The organism is a dynamic part of rhe enviroment
Of course. There's no contradiction here.
Darwin based natural selection on the artificial selection familiar to farmers. The real controversy is over his claim that this is all that's needed, given enough time.
I don't know what would qualify someone to be the "truest agnostic." But that's not the point I was making.
My thesis is this: you can't produce an absolute proof of any proposition. You can make statements that are true by definition, but you can't "prove" the inherent validity or rightness of the definitions. You can show that a proposition violates the Law of Non-Contradiction, but you can't prove that the Law of Non-Contradiction is valid. In general, to any proof you offer, I can always answer, "and why is that true?" There is no transitive closure.
I hold it logically. From everything in the universe being caused it doesn't follow that the universe is caused. It is the same kind of error as saying that every integer has a predecessor (or whatever property) therefore the integers have a predecessor.
I also hold it definitionally. Causation happens in time, not out of it.
One can't speculate on what might be beyond the space-time continuum on the basis of anything scientific,...
I'll reserve judgement on that one. Assuming you mean the 4-dimensional spacetime of our ordinary experience (OK, not so ordinary), there are quite a few speculations of a scientific nature that go far beyond it.
But listen to us talking about space-time. That revolution happened barely a century ago. The scope of science is relentlessly increasing isn't it? Perhaps Eternity or something like it or totally different from it but unimaginable now will come within its purview not too long from now.
I suppose there are atheists running around claiming they "know" that there's no god; but like you, I can't see how they have knowledge of a negative. (Unless, as someone else said earlier, they point out contradictions in the conventional definitions of god -- not terribly difficult, but not persuasive either). So there may be loads of personal definitions of "atheist," just as there may be several different kinds of "agnostics" around: (1) I don't know if there's a god; (2) I don't know if I'm really an atheist; (3) I don't know how I would figure it out; (4) I don't know much of anything; (5) etc. But I'll stick with the definitions I gave earlier. I think they're philosophically rigorous -- the difference between the atheist and the agnostic is their emphasis on the burden of proof.

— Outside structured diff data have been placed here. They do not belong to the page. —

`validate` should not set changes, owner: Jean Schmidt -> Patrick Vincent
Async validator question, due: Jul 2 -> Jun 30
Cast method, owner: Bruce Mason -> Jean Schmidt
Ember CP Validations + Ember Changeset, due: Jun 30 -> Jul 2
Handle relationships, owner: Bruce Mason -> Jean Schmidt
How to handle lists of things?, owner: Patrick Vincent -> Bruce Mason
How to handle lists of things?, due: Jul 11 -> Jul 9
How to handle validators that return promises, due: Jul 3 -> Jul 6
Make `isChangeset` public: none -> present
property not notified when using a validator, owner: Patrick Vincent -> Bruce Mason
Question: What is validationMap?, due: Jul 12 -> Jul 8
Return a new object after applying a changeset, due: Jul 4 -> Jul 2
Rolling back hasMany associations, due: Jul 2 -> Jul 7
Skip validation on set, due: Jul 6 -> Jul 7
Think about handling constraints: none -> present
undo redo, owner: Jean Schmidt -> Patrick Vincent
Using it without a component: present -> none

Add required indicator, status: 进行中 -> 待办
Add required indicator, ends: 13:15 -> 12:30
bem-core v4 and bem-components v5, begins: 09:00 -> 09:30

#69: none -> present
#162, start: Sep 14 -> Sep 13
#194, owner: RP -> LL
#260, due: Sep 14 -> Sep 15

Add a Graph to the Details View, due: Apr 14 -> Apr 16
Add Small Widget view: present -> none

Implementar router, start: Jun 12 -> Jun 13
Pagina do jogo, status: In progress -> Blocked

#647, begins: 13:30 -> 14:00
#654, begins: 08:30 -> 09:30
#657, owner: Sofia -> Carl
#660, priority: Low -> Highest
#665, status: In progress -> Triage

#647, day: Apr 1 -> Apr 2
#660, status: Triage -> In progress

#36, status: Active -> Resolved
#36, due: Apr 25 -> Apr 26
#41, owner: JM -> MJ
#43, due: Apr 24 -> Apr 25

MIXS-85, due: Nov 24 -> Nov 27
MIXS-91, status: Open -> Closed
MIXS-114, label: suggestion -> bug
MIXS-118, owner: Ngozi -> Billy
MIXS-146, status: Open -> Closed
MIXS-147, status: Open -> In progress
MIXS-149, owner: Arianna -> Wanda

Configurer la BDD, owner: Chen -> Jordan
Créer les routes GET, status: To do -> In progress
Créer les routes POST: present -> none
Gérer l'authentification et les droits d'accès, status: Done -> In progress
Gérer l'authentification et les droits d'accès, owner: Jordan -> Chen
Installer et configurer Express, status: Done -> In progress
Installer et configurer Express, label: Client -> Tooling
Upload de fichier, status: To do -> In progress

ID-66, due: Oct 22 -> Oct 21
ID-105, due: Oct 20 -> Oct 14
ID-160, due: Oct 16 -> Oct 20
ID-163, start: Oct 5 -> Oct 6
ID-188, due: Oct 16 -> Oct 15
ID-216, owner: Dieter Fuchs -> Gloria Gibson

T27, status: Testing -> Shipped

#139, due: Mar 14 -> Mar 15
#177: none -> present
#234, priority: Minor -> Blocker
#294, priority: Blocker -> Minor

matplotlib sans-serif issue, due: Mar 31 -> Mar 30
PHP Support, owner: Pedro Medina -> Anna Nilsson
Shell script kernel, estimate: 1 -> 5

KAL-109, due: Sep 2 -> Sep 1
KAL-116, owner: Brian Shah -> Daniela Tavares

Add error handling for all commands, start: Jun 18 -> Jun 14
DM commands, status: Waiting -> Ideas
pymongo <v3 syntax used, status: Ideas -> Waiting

No one asked, but personally I'm in my own category -- I don't know if the existence of the universe and the laws of nature can be considered evidence of anything outside of nature. So I'm hung up on whether there is any evidence, and I can't say definitely that there is or there isn't. I try to learn what science has to teach us. And I have no problem with religion, as long as it's not coercive. Benign religion is a social positive. Or so it seems to me.
This would seem to be the source for an interesting statement in "Dr. Dino" Kent Hovind's doctoral thesis submitted to a correspondence diploma mill, that Satan brought the theory of evolution to earth with him as a serpent in Eden.
Darwin didn't publish the first theory in which evolution and common descent figure, but he first identified variation and natural selection as causes and included considerable supporting data.
I used to have this kind of conversation with believer friends:
Me: How can you be sure all that's right?Friend: I know it. You have to have faith!
Me: So, how do you have faith if you don't know it's true?
Friend: You pray.
Me: Doesn't that take faith?
Friend: It works.
Me: What if you really don't know it's all true?
Friend: First you pray, then you have faith, then you know.
Me: (Shaking head.)
This is, of course, a mis-use of the word "to know." What your friend is saying is: "I feel that it's true." He doesn't really know it. Faith is feelings. Strong, often unshakable feelings. Scientific observation is knowledge.
Idiot alert! Even the most wacko darwinists (Gould, Dawkins, Eldridge, etc.) admit the fossil record fails to support them. It would be nice to see a review by someone with a little knowledge on the subject, instead of whatever left-wing ideologue is available today at the Times.
I'm a (theistic) evolutionist, and I agree with you.